Lazy Ways to Make a Living
By Abigail Bosanko, pulled me out of my isolation and funk. For the first time I really understood just how powerful books could be depending on when they found you. It wasn’t until years later, when I finally read Jane Eyre that I realised that aside from being the protagonist, Rose’s favourite book it acted as inspiration for Bosanko. Lazy Ways To Make A Living was in fact a modern retelling of Jane Eyre, building on the amazing foundation of feminist literature of the Brontës; Austen and Shelley. It didn’t perhaps change how I felt about books but it encouraged me to keep reading, to keep writing and to keep believing in the power of the written word.
But Ninth Key wasn’t my first book tattoo
That honour went to one inspired by the wonderful Vampire Academy books by Richelle Mead. Again this book found me at a specific time in my life, and made that time easier to bear. The main character, Rose was strong but frustrated. She was conflicted and determined. I saw in her what I could be; how I could be – if I just believed in myself again. In Mead’s vampire universe the half mortal guardian of the pure-blood vampires would make a promise, to their charges and to themselves: to keep fighting; to keep protecting; to keep going.
In addition to this promise; which was shown to the world in the form of a neck tattoo; each defeat of an enemy was celebrated with another tattoo.
So finally on my 27th birthday I got my first tattoo: A promise mark and two molnija marks (to celebrate victories) the mark was a promise to myself that I would always keep fighting. Each molnija mark represented an enemy that I would keep fighting: my mental health battles and my physical health battles.
Time to become a ‘Writer’
So it was 2015 after 27 years of reading and writing I finally got the courage to publish my own work. For the first time it was my words online. It wasn’t the fanfiction rambling I’d posted on livejournal. It wasn’t simply book reviews. It was something that came out of my head – all by itself. Something that meant something real to me. She and Him: Valedictory was released onto the world. It was also that year that I found my MA. The MA that sent me on the path I’m on today: a Masters in Creative Writing at Edinburgh’s Napier University. I learned so much on this course and found so many awesome friends. And started, with a zeal and passion often considered by others to be geekish on what will now hopefully be my first completed (and hopefully) published novel.

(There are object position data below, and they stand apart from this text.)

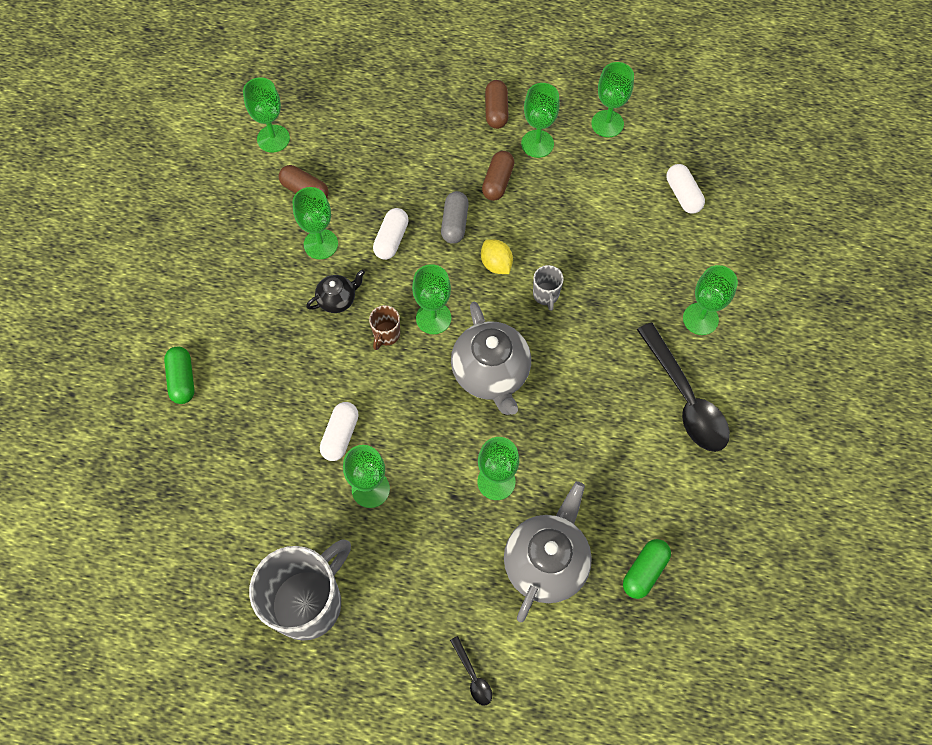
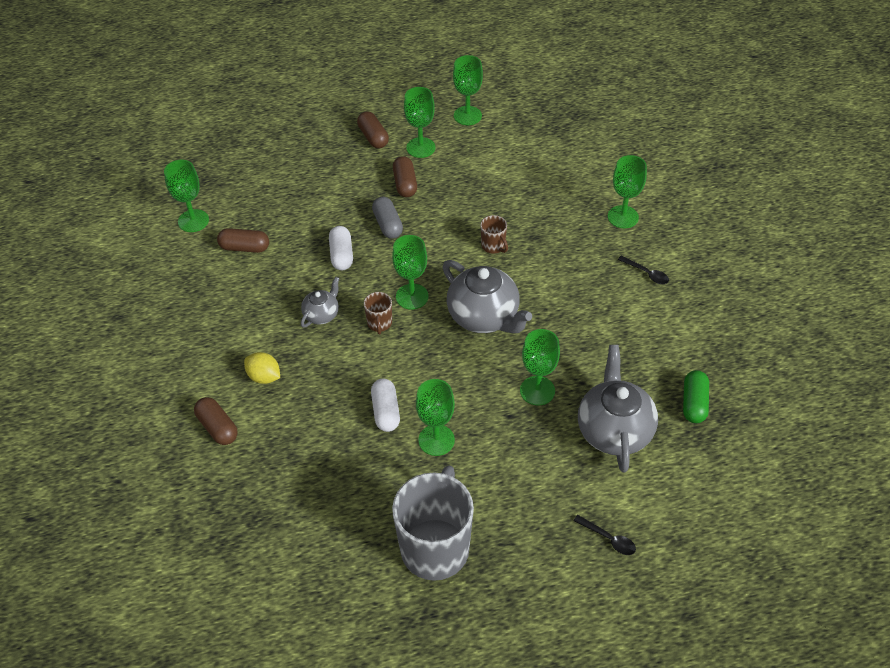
camera: 25 degrees left, 15 degrees down
(182, 379) = (217, 427): green capsule -> brown capsule
(321, 244) = (282, 280): green goblet -> none
(337, 299) = (322, 314): black teapot -> grey teapot
(496, 264) = (440, 240): yellow lemon -> yellow lemon (264, 377)
(546, 295) = (493, 246): grey mug -> brown mug
(683, 195) = (556, 141): white capsule -> none
(685, 398) = (646, 273): black spoon -> black spoon, size x0.43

While my first novel is still somewhere half-written on my computer (and still much loved) it is this current project I hope will lead to me becoming a ‘professional successful writer’ someday (whatever that means.)
There are so many books that I read during the one year course that changed how I viewed things; so many conversations I had that changed how I viewed beloved books and authors. Even ones that led to my third and most recent book inspired tattoo. (The amazing Flawed by Cecelia Ahern)
Do you remember the book that changed your life?
I can’t say I remember every single book I’ve ever read. But I do remember the ones that changed me, forced me to question things and moulded me into the person I am today. My answer to this question then I guess is: no but I do remember that books – all books and reading; just reading as much as I can have and will continue to change me for the better.